This month Mini Oven challenged fellow Fresh Loafers to create a special bread to commemorate the upcoming total eclipse of the sun. Spurred by astronomic ambitions I began to ponder how to go about this.
Just a new bread? Where was the connection to the total eclipse?
A two-toned dough? Once I baked a marbled rye bread and found its taste rather underwhelming.
Squid ink as a black dye? Not my cup of tea!
So it had to be a two-toned decoration. Black and white sesame seeds are in my pantry. Only a suitable recipe was missing. It couldn’t be a loaf whose oven-spring would tear and destroy any decorative topping.
The answer was a flat bread that would spread more than rise.
I found a good starting point in Austrian baker Dietmar Kappl’s Fladenbrot, tweaking it to suit my needs: with a long, cold bulk fermentation and the introduction of a little whole grain flour (I tried it with rye and emmer – both tasted great).
To emulate the eclipse I needed a ring-shaped utensil to press the outline of the moon into the dough. A large yogurt tub had just the right diameter (11.5 cm/4.5 inches).
We were so happy with my crusty, nutty flat bread that I baked it again, two days later, for my customers at A&B Naturals.
|Baked again for my customers: Solar Eclipse Bread|
SOLAR ECLIPSE BREAD (adapted from Dietmar Kappl/homebaking.at)
(3 small breads, à 300 g)
25 g bread flour
25 g emmer flour (or other whole grain flour of your choice)
50 g water (lukewarm)
10 g recently refreshed and active starter (100% hydration)
110 g starter (all)
400 g bread flour
50 g emmer flour (or other whole grain flour)
325 g water, lukewarm
15 g olive oil
10 g salt
1.5 g instant yeast (or 3 g active dry yeast)
black and white sesame seeds (or use poppy seeds instead of black sesame)
Specal tool: glass or plastic container with approx. 11-12-cm/4.5-inch diameter, like a large, empty yogurt tub (to imprint the outline of the moon).
In the morning: mix all starter ingredients. Cover, and leave for 4-6 hours at room temperature, or until a few tiny bubbles appear on the surface, and a teaspoon of dough floats in water (float test).
|The Ankarsrum makes short work of kneading the dough|
For the final dough, mix all ingredients about 1 minute at low speed until all flour is hydrated. Knead 1 minute at medium speed, let rest for 10 minutes (autolyse), then resume kneading for about 3-4 minutes, until dough pulls somewhat back from sides of bowl (or, for the Ankarsrum, from roller) (dough will be sticky).
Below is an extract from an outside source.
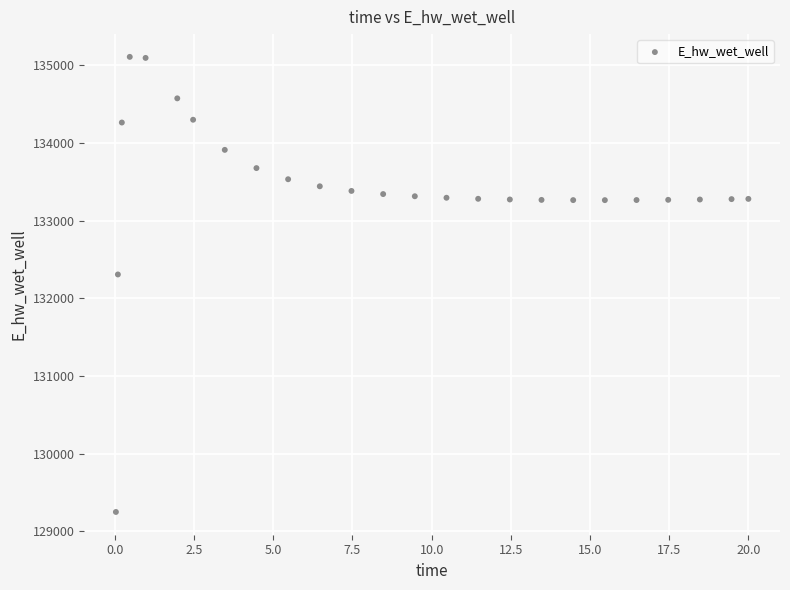

What is the range of X values (max minus min)?

20.0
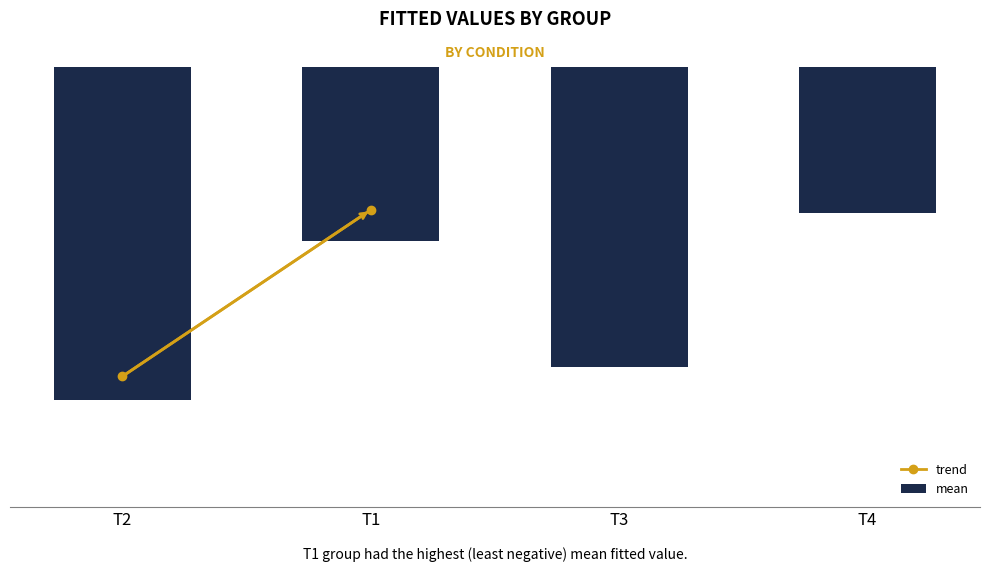

What is the average value?

-0.8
|Using wet bowl scraper, fold dough all around from sides to the center|
Transfer dough to a lightly oiled bowl. Using wet (or oiled) bowl scraper, fold dough all around from sides of bowl to the center (about 8x).
Let dough rest for 10 minutes, then repeat the folding process 2-3 times at 10-minute intervals, until dough has developed enough strength and shows resistance to folding. It will still be a little sticky.
Cover bowl tightly with plastic wrap and place in refrigerator overnight (no need to de-chill).
|After 2 sets of folds the dough looks quite smooth already|
Preheat oven to 475ºF/250ºC, (including steaming device). Adjust rack to middle position.
Place cold dough (it will still be sticky) on lightly floured work surface. Dust top with a little flour, and divide into 3 equal sized pieces (about 304 g). Shape into rounds.
|Divide dough in 3 equal pieces and shape into rounds|
Place breads, seam-side down, on parchment lined baking sheet. Mist with oil (or mist plastic foil cover with oil) and cover with plastic wrap. Let rest for 45 minutes, or until they are a bit puffed and a dimple, poked with your finger into the dough, remains visible.
|The moon outline must be deeply imprinted into the dough|
Lightly oil the rim of the glass or plastic tub. Press down deep (almost to the bottom) into the dough (breads will spread and flatten.)
|I tried to create different “stages of the solar eclipse”|
Mist breads with water. Using a teaspoon, carefully sprinkle with black sesame (moon shadow) and white sesame (sun.)
Bake breads, with steam, for 10 minutes. Remove steam pan, and reduce temperature to 450ºF/230ºC. Bake for another 10 – 13 minutes, or until breads are golden brown and register at least 200ºF/93ºC.
Let breads cool on a wire rack. (When cooled, they can be frozen, wrapped individually in foil, and placed in a freezer bag. Let come to room temperature, mist with water and re-crisp in the oven at 375ºF/190ºC).